Data entries:
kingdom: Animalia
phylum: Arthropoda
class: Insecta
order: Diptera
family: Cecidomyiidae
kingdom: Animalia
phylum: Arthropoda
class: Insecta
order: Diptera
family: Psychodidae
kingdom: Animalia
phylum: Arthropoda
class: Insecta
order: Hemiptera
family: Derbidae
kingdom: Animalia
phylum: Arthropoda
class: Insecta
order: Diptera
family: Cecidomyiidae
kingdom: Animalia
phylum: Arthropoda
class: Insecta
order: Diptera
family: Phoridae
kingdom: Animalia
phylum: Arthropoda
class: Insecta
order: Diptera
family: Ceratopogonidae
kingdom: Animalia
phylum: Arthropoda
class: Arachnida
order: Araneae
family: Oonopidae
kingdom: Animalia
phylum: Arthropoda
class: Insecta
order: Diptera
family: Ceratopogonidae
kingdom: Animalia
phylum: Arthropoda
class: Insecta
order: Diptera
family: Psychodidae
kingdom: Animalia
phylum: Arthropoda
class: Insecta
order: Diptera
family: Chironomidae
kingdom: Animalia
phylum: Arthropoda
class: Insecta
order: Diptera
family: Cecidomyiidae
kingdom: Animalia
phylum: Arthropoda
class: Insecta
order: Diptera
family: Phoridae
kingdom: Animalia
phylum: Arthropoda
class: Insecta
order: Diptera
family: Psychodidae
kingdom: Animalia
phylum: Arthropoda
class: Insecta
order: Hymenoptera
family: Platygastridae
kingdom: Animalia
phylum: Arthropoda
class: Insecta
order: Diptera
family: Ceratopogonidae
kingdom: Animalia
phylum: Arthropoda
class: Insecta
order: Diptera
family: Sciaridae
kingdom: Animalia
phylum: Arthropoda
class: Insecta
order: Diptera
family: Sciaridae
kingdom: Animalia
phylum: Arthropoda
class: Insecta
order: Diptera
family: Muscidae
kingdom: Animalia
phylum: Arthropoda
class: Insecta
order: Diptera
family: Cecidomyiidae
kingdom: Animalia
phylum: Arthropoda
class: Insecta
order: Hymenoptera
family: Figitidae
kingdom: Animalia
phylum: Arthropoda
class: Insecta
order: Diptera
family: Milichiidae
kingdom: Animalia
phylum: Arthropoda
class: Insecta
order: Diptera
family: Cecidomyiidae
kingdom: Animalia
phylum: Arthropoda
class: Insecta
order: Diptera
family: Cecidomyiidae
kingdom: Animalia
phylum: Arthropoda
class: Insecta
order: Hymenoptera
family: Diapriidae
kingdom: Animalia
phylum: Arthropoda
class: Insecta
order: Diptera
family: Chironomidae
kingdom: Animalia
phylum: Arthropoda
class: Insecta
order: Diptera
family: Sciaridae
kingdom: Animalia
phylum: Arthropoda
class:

▶ [EXERCISE TASK]:
Output all lines of the records above as a Markdown table with two columns, Row and Line, where Row holds a running number. Skip any blank lines.

▶ [OUTPUT FOR THIS EXERCISE]:
| Row | Line |
|---|---|
| 1 | kingdom: Animalia |
| 2 | phylum: Arthropoda |
| 3 | class: Insecta |
| 4 | order: Diptera |
| 5 | family: Cecidomyiidae |
| 6 | kingdom: Animalia |
| 7 | phylum: Arthropoda |
| 8 | class: Insecta |
| 9 | order: Diptera |
| 10 | family: Psychodidae |
| 11 | kingdom: Animalia |
| 12 | phylum: Arthropoda |
| 13 | class: Insecta |
| 14 | order: Hemiptera |
| 15 | family: Derbidae |
| 16 | kingdom: Animalia |
| 17 | phylum: Arthropoda |
| 18 | class: Insecta |
| 19 | order: Diptera |
| 20 | family: Cecidomyiidae |
| 21 | kingdom: Animalia |
| 22 | phylum: Arthropoda |
| 23 | class: Insecta |
| 24 | order: Diptera |
| 25 | family: Phoridae |
| 26 | kingdom: Animalia |
| 27 | phylum: Arthropoda |
| 28 | class: Insecta |
| 29 | order: Diptera |
| 30 | family: Ceratopogonidae |
| 31 | kingdom: Animalia |
| 32 | phylum: Arthropoda |
| 33 | class: Arachnida |
| 34 | order: Araneae |
| 35 | family: Oonopidae |
| 36 | kingdom: Animalia |
| 37 | phylum: Arthropoda |
| 38 | class: Insecta |
| 39 | order: Diptera |
| 40 | family: Ceratopogonidae |
| 41 | kingdom: Animalia |
| 42 | phylum: Arthropoda |
| 43 | class: Insecta |
| 44 | order: Diptera |
| 45 | family: Psychodidae |
| 46 | kingdom: Animalia |
| 47 | phylum: Arthropoda |
| 48 | class: Insecta |
| 49 | order: Diptera |
| 50 | family: Chironomidae |
| 51 | kingdom: Animalia |
| 52 | phylum: Arthropoda |
| 53 | class: Insecta |
| 54 | order: Diptera |
| 55 | family: Cecidomyiidae |
| 56 | kingdom: Animalia |
| 57 | phylum: Arthropoda |
| 58 | class: Insecta |
| 59 | order: Diptera |
| 60 | family: Phoridae |
| 61 | kingdom: Animalia |
| 62 | phylum: Arthropoda |
| 63 | class: Insecta |
| 64 | order: Diptera |
| 65 | family: Psychodidae |
| 66 | kingdom: Animalia |
| 67 | phylum: Arthropoda |
| 68 | class: Insecta |
| 69 | order: Hymenoptera |
| 70 | family: Platygastridae |
| 71 | kingdom: Animalia |
| 72 | phylum: Arthropoda |
| 73 | class: Insecta |
| 74 | order: Diptera |
| 75 | family: Ceratopogonidae |
| 76 | kingdom: Animalia |
| 77 | phylum: Arthropoda |
| 78 | class: Insecta |
| 79 | order: Diptera |
| 80 | family: Sciaridae |
| 81 | kingdom: Animalia |
| 82 | phylum: Arthropoda |
| 83 | class: Insecta |
| 84 | order: Diptera |
| 85 | family: Sciaridae |
| 86 | kingdom: Animalia |
| 87 | phylum: Arthropoda |
| 88 | class: Insecta |
| 89 | order: Diptera |
| 90 | family: Muscidae |
| 91 | kingdom: Animalia |
| 92 | phylum: Arthropoda |
| 93 | class: Insecta |
| 94 | order: Diptera |
| 95 | family: Cecidomyiidae |
| 96 | kingdom: Animalia |
| 97 | phylum: Arthropoda |
| 98 | class: Insecta |
| 99 | order: Hymenoptera |
| 100 | family: Figitidae |
| 101 | kingdom: Animalia |
| 102 | phylum: Arthropoda |
| 103 | class: Insecta |
| 104 | order: Diptera |
| 105 | family: Milichiidae |
| 106 | kingdom: Animalia |
| 107 | phylum: Arthropoda |
| 108 | class: Insecta |
| 109 | order: Diptera |
| 110 | family: Cecidomyiidae |
| 111 | kingdom: Animalia |
| 112 | phylum: Arthropoda |
| 113 | class: Insecta |
| 114 | order: Diptera |
| 115 | family: Cecidomyiidae |
| 116 | kingdom: Animalia |
| 117 | phylum: Arthropoda |
| 118 | class: Insecta |
| 119 | order: Hymenoptera |
| 120 | family: Diapriidae |
| 121 | kingdom: Animalia |
| 122 | phylum: Arthropoda |
| 123 | class: Insecta |
| 124 | order: Diptera |
| 125 | family: Chironomidae |
| 126 | kingdom: Animalia |
| 127 | phylum: Arthropoda |
| 128 | class: Insecta |
| 129 | order: Diptera |
| 130 | family: Sciaridae |
| 131 | kingdom: Animalia |
| 132 | phylum: Arthropoda |
| 133 | class: |